Records from a data collection
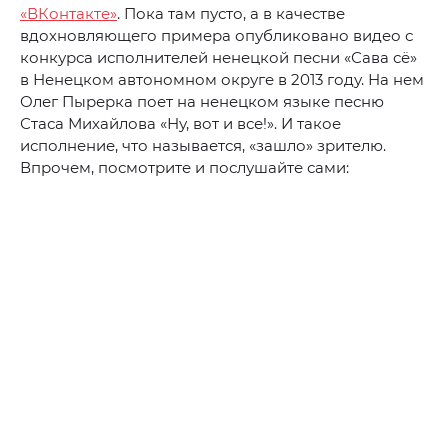
«ВКонтакте»
. Пока там пусто, а в качестве
вдохновляющего примера опубликовано видео с
конкурса исполнителей ненецкой песни «Сава сё»
в Ненецком автономном округе в 2013 году. На нем
Олег Пырерка поет на ненецком языке песню
Стаса Михайлова «Ну, вот и все!». И такое
исполнение, что называется, «зашло» зрителю.
Впрочем, посмотрите и послушайте сами:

**PROBLEM STATEMENT**: Rewrite the text of the records, putting "запись" in place of "видео" and leaving everything else as it is. Leave the pictures out of your answer.

**RESULT OF THIS EXERCISE**:
«ВКонтакте»
. Пока там пусто, а в качестве
вдохновляющего примера опубликовано запись с
конкурса исполнителей ненецкой песни «Сава сё»
в Ненецком автономном округе в 2013 году. На нем
Олег Пырерка поет на ненецком языке песню
Стаса Михайлова «Ну, вот и все!». И такое
исполнение, что называется, «зашло» зрителю.
Впрочем, посмотрите и послушайте сами:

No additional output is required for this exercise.